While I’m gearing up for tomorrow’s kickoff of the new posting series (the topic is exploring the only religion I’ve ever wished I could join), I’ve been trying to do a bit of basic blogging housekeeping, and I have some questions for the readers.
Some time ago, a Catholic blogger who had stumbled upon this site shared her disappointment with her readers. She was most put off by my Burden of Proof page, which I’ve since revamped (though I’ve buried a post containing the old version at this link, if anyone’s interested). To her, I had come off as more interested in victory than truth.
The last line of her “Burden of Proof” is what made me wish I had never stumbled across this blog. “I’m in it to win it.” I’m not in it to learn something or anything to try to understand your point of view or your beliefs, I’m in it to prove I’m right and you’re wrong.
This blog, to me, is a great example of what secularism, humanism does at its core. It destroys our empathy. It makes us self-centered. It encourages our mania and destructive competition. It turns the world into a kill or be-killed arena.
I wasn’t able to have a dialogue with her, since my comments didn’t go through on her site, but it troubles me. I do want Christians who come to the blog to not be too put off, since I want them to stick around long enough to ask me hard questions and possibly answer some as well.
Therefore, I’d like to throw to comment thread open to any suggestions for or problems with the blog that I should be mindful of. Especially as I (hopefully) am approaching getting to share my thoughts with you on upcoming RCIA classes, I want to make sure I’m not offending by accident. Thanks for your feedback! I’m all ears.
Oh, and speaking of RCIA
The blogger I cited above was originally miffed, in part, because I’d changed the original tagline of the blog “An atheist tries RCIA” to the current line: “A geeky atheist picks fights with her Catholic boyfriend.” Most of my atheists friends had never heard of RCIA so I wanted remove any confusion, but she thought I had been being disingenuous.

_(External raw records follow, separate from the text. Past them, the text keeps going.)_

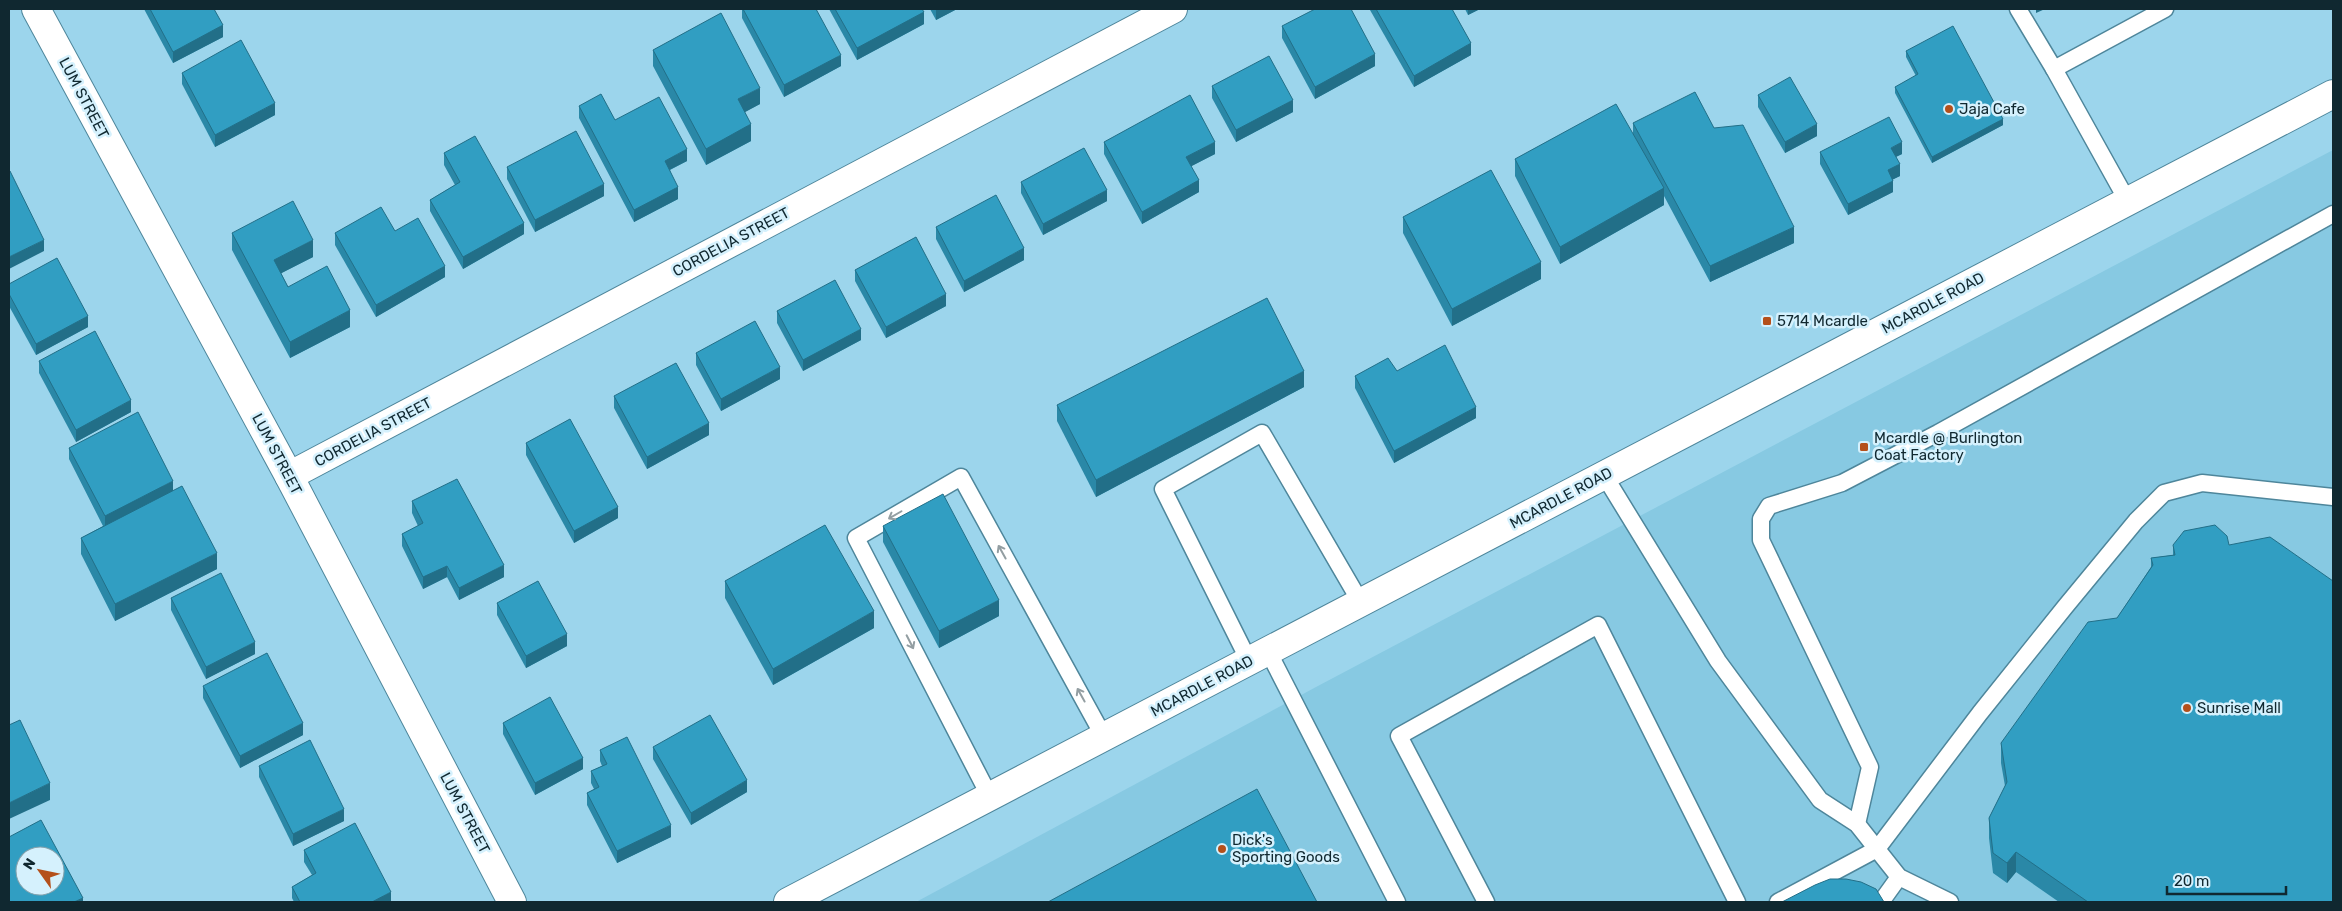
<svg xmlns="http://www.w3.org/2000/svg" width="2342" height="911" viewBox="0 0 2342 911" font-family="Rubik,sans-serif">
<rect width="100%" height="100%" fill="#9cd5ec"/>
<polygon fill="#87c9e2" points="2333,150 2333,902 916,902 1316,687"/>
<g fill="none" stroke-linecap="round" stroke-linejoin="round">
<g stroke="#4e869b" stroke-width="19">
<g id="service">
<polyline points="2018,9 2054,69"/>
<polyline points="2128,202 2054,69 2165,9"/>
<polyline points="1604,475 1718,661 1820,800 1857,824 1899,877 1950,902"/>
<polyline points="1268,651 1397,902"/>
<polyline points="1249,661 1163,489 1262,433 1361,603"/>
<polyline points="990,797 856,538 961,477 1104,737"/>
<polyline points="1857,824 1870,767 1761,540 1761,519 1769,506 1842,483 1938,433 2333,214"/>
<polyline points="1486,902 1399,736 1598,625 1737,902"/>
<polyline points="1778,902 1877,849 1980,713 2065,607 2136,521 2164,493 2202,483 2333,497"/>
<polyline points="1881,902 1899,877"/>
</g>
</g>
<g stroke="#4e869b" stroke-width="30">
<g id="minor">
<polyline points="36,9 289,476 512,902"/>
<polyline points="289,476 1173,9"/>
</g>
</g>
<g stroke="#4e869b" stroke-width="30">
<polyline id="secondary" points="788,902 2333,94"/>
</g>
<use href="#service" stroke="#fff" stroke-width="16"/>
<use href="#minor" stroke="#fff" stroke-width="28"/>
<use href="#secondary" stroke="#fff" stroke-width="28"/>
</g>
<g fill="#2a88a7">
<polygon points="144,9 214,9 223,37 173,63"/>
<polygon points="742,9 816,9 841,66 784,97 742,18"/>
<polygon points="829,9 922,9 924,24 857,60"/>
<polygon points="930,9 957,9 936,20"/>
<polygon points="1370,9 1452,9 1471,55 1414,87 1370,10"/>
<polygon points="1465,9 1480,9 1468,15"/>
<polygon points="1282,26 1375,66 1315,99 1282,38"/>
<polygon points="653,50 760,104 744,112 751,141 706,165 653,66"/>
<polygon points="1906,51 2003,125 1932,163 1895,93 1895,87 1916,76 1906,57"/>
<polygon points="182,73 275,115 215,147 182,84"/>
<polygon points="1212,86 1293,112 1236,142 1212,98"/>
<polygon points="1758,95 1817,136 1785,153 1758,107"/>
<polygon points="579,106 615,120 687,161 670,170 678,199 634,222 579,118"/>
<polygon points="1633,123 1714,128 1794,243 1710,282 1664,196 1664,205 1560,264 1515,176 1515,159 1633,134"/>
<polygon points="1104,142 1215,154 1191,166 1199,192 1142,224 1104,154"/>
<polygon points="1820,152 1902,154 1896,157 1900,176 1893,179 1893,192 1848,215 1820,164"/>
<polygon points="444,153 524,234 463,269 430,211 430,200 455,185 444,165"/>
<polygon points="507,167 604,196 535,232 507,179"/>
<polygon points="1021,182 1107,201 1043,235 1021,193"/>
<polygon points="1403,217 1541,279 1452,326 1403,233"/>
<polygon points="936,227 1024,260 964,292 936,239"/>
<polygon points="395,231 445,277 376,317 335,245 335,233"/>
<polygon points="232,233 313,257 281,273 288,287 350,327 290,358 232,250"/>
<polygon points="855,270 946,306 886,338 855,281"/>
<polygon points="9,284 88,327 36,355 9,306"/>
<polygon points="777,311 861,340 803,371 777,323"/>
<polygon points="696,353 780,379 721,411 696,365"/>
<polygon points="39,361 131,412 76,442 39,373"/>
<polygon points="1397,371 1476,418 1394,463 1355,388 1355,376"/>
<polygon points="1304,387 1096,497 1057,421 1057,405"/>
<polygon points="614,396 709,435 647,469 614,408"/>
<polygon points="526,443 618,518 574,543 526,455"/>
<polygon points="69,448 173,491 217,569 115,621 81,554 81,538 103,526 69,459"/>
<polygon points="412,501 504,577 459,600 447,577 423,589 402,546 402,534 418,526 412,513"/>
<polygon points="883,526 999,616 939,648 883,542"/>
<polygon points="2173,545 2333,902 2059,902 2016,872 2007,883 1993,873 1989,838 1989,818 2005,786 2001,763 2001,743 2117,618 2151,567 2151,558 2173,555"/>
<polygon points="725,581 874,628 773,685 725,598"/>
<polygon points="171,598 255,654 206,679 171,610"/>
<polygon points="497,603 567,646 526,668 497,615"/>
<polygon points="203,686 303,735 240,768 203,698"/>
<polygon points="503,723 583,769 535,795 503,734"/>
<polygon points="653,747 747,792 691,825 653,759"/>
<polygon points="600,750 671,837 617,863 587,805 587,793 594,789 591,783 591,771 602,766 600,761"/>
<polygon points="259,766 344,821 293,846 259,777"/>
<polygon points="304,850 391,902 294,902 292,898 292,887 312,875 304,862"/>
</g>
<g fill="#226f88">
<polygon points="936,9 957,9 936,20"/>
<polygon points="1468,9 1480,9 1468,15"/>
<polygon points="2036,9 2045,9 2036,13"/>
<polygon points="924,12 924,24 857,60 857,48"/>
<polygon points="223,25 223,37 173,63 173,52"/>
<polygon points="1471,43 1471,55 1414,87 1414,76"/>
<polygon points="1375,54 1375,66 1315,99 1315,87"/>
<polygon points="841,55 841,66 784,97 784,85"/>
<polygon points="760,88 760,104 738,116 738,99"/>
<polygon points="1293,100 1293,112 1236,142 1236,130"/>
<polygon points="275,103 275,115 215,147 215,135"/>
<polygon points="2003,119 2003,125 1932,163 1932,157"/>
<polygon points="751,124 751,141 706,165 706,149"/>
<polygon points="1817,124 1817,136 1785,153 1785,142"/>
<polygon points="1215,142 1215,154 1186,169 1186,157"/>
<polygon points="1902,142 1902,154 1891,159 1891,148"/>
<polygon points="687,149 687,161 665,172 665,161"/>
<polygon points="1900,164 1900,176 1888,182 1888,170"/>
<polygon points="1199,180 1199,192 1142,224 1142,212"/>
<polygon points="1893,181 1893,192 1848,215 1848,204"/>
<polygon points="604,184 604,196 535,232 535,220"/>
<polygon points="678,187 678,199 634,222 634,210"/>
<polygon points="1664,188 1664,205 1560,264 1560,247"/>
<polygon points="1107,190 1107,201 1043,235 1043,224"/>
<polygon points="524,223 524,234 463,269 463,257"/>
<polygon points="1794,227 1794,243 1710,282 1710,266"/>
<polygon points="44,240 44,251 9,269 9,257"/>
<polygon points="313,240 313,257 274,277 274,260"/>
<polygon points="1024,248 1024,260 964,292 964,281"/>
<polygon points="1541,262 1541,279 1452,326 1452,309"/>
<polygon points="445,266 445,277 376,317 376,305"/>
<polygon points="946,294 946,306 886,338 886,327"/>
<polygon points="350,310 350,327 290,358 290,342"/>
<polygon points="88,316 88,327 36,355 36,344"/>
<polygon points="861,329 861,340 803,371 803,360"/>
<polygon points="780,367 780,379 721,411 721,399"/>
<polygon points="1304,371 1304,387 1096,497 1096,480"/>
<polygon points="131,400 131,412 76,442 76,430"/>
<polygon points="1476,407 1476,418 1394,463 1394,451"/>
<polygon points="709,423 709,435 647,469 647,457"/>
<polygon points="173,481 173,493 105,528 105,516"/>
<polygon points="618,507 618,518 574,543 574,531"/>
<polygon points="217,553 217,569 115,621 115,604"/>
<polygon points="504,565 504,577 459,600 459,588"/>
<polygon points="447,566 447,577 423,589 423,577"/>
<polygon points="999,600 999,616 939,648 939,631"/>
<polygon points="874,611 874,628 773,685 773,669"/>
<polygon points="567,634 567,646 526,668 526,656"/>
<polygon points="255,642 255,654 206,679 206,667"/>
<polygon points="303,723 303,735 240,768 240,756"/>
<polygon points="583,758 583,769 535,795 535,783"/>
<polygon points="747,780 747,792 691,825 691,813"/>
<polygon points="50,783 50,800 9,819 9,803"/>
<polygon points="344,809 344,821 293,846 293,834"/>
<polygon points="671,825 671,837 617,863 617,851"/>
<polygon points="2016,852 2016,872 2007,883 2007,863"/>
<polygon points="391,892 391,902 372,902"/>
<polygon points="83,898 83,902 74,902"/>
</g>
<g fill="#319ec2" stroke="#226f88" fill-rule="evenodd">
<polygon points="150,9 214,9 223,25 173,52"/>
<polygon points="743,9 816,9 841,55 784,85"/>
<polygon points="835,9 922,9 924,12 857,48"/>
<polygon points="1315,9 1351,9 1375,54 1315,87 1282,26"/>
<polygon points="1376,9 1452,9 1471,43 1414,76"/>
<polygon points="721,13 760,88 738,99 751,124 706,149 653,50"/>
<polygon points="1953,26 2003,119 1932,157 1895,87 1918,74 1906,51"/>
<polygon points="241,40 275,103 215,135 182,73"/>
<polygon points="1269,56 1293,100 1236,130 1212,86"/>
<polygon points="1790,77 1817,124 1785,142 1758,95"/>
<polygon points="1695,92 1714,128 1743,125 1794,227 1710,266 1633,123"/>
<polygon points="601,94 615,120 659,97 687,149 665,161 678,187 634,210 579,106"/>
<polygon points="1190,95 1215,142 1186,157 1199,180 1142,212 1104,142"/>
<polygon points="1616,104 1664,188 1560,247 1515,159"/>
<polygon points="1889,117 1902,142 1891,148 1900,164 1888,170 1893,181 1848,204 1820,152"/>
<polygon points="576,131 604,184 535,220 507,167"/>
<polygon points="475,136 524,223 463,257 430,200 460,182 444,153"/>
<polygon points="1084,148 1107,190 1043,224 1021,182"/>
<polygon points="1491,170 1541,262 1452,309 1403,217"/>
<polygon points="10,171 44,240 9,257 9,172"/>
<polygon points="996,195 1024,248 964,281 936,227"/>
<polygon points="293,201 313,240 274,260 288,287 327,266 350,310 290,342 232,233"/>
<polygon points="381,207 395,231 418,218 445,266 376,305 335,233"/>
<polygon points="916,237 946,294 886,327 855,270"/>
<polygon points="57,258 88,316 36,344 9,294 9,284"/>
<polygon points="835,280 861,329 803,360 777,311"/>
<polygon points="1267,298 1304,371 1096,480 1057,405"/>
<polygon points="755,321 780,367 721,399 696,353"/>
<polygon points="95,331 131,400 76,430 39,361"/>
<polygon points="1445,345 1476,407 1394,451 1355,376 1388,358 1397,371"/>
<polygon points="676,363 709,423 647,457 614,396"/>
<polygon points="138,412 173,481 105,516 69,448"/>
<polygon points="570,419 618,507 574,531 526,443"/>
<polygon points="457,479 504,565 459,588 447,566 423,577 402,534 423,523 412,501"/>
<polygon points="182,486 217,553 115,604 81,538"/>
<polygon points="943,494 999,600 939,631 883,526"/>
<polygon points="825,525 874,611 773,669 725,581"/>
<polygon points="2215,525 2227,536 2229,545 2270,537 2333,581 2333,902 2088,902 2016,852 2007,863 1993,853 1989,818 2007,782 2001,743 2088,622 2117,618 2153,565 2151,558 2175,555 2173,545 2184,531"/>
<polygon points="221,573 255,642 206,667 171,598"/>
<polygon points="538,581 567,634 526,656 497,603"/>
<polygon points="267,653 303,723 240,756 203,686"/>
<polygon points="550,697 583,758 535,783 503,723"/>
<polygon points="710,715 747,780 691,813 653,747"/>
<polygon points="20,720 50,783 9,803 9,725"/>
<polygon points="627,737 671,825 617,851 587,793 599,787 591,771 607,764 600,750"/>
<polygon points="310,740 344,809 293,834 259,766"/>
<polygon points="1257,789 1317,902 1048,902"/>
<path d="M41,820L83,898L74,902H9V837ZM25,856H55V886H25Z"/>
<polygon points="355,823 391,892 372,902 300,902 292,887 316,873 304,850"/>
<polygon points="1830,879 1846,879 1861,882 1876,889 1884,902 1782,902 1815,885"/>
</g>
<defs><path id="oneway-shaft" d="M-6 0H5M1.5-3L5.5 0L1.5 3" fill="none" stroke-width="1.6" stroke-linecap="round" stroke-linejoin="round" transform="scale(1.25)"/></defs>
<g stroke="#939ea2">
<use href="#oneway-shaft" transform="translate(895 515) rotate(150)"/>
<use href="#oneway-shaft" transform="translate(1002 552) rotate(-119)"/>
<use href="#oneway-shaft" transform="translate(910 642) rotate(63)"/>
<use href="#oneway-shaft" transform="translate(1081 695) rotate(-119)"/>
</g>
<g fill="#b4501b" stroke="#d5f1fd" stroke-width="2">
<circle cx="1949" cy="109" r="5"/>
<rect x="1762" y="316" width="10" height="10" rx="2.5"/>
<rect x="1859" y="442" width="10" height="10" rx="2.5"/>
<circle cx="2187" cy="708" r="5"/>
<circle cx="1222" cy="849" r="5"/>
</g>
<g text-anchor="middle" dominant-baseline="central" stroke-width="5" stroke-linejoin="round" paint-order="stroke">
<g font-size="15" fill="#102830" stroke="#d5f1fd">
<text transform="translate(84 98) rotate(62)">LUM STREET</text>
<text transform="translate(731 242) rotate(-28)">CORDELIA STREET</text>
<text transform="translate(1933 303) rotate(-28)">MCARDLE ROAD</text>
<text transform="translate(373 432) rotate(-28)">CORDELIA STREET</text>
<text transform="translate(277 454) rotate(62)">LUM STREET</text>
<text transform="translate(1561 498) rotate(-28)">MCARDLE ROAD</text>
<text transform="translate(1202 686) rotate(-28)">MCARDLE ROAD</text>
<text transform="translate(465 813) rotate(62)">LUM STREET</text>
</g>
<g font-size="15" fill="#102830" stroke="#d5f1fd" text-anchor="start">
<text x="1959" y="109">Jaja Cafe</text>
<text x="1777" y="321">5714 Mcardle</text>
<text x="1874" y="438">Mcardle @ Burlington<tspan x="1874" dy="17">Coat Factory</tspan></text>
<text x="2197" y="708">Sunrise Mall</text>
<text x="1232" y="840">Dick's<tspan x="1232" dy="17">Sporting Goods</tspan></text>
</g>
</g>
<rect width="2342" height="911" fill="none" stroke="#102830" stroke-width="20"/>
<g transform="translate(40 871) rotate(303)"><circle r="24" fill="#d5f1fd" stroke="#86a1ab"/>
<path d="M0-4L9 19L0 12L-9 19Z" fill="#b4501b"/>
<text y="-8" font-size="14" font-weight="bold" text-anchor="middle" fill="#102830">N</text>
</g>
<path d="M2167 886v8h119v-8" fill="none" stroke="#102830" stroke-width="2.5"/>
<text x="2174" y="886" font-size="15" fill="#102830" stroke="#d5f1fd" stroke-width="4" paint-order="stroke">20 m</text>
</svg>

In fact, then, as now, I’m still waiting to hear if I’ll be allowed to attend classes at the local parish. I would be interested in learning about Catholicism exactly as the Church likes to teach it (especially because it will lighten the load on my boyfriend, who I sometimes treat as The Idiot’s Guide to Catholicism). However, since, barring a miracle, I mean to jump ship at Advent (at Advent, students are asked to declare their intention to convert and enter the catechumenate), the priests want to be sure my presence won’t be an obstacle to the faith formation of real Catholics. I’ll let you all know if I’m in when I hear back from them.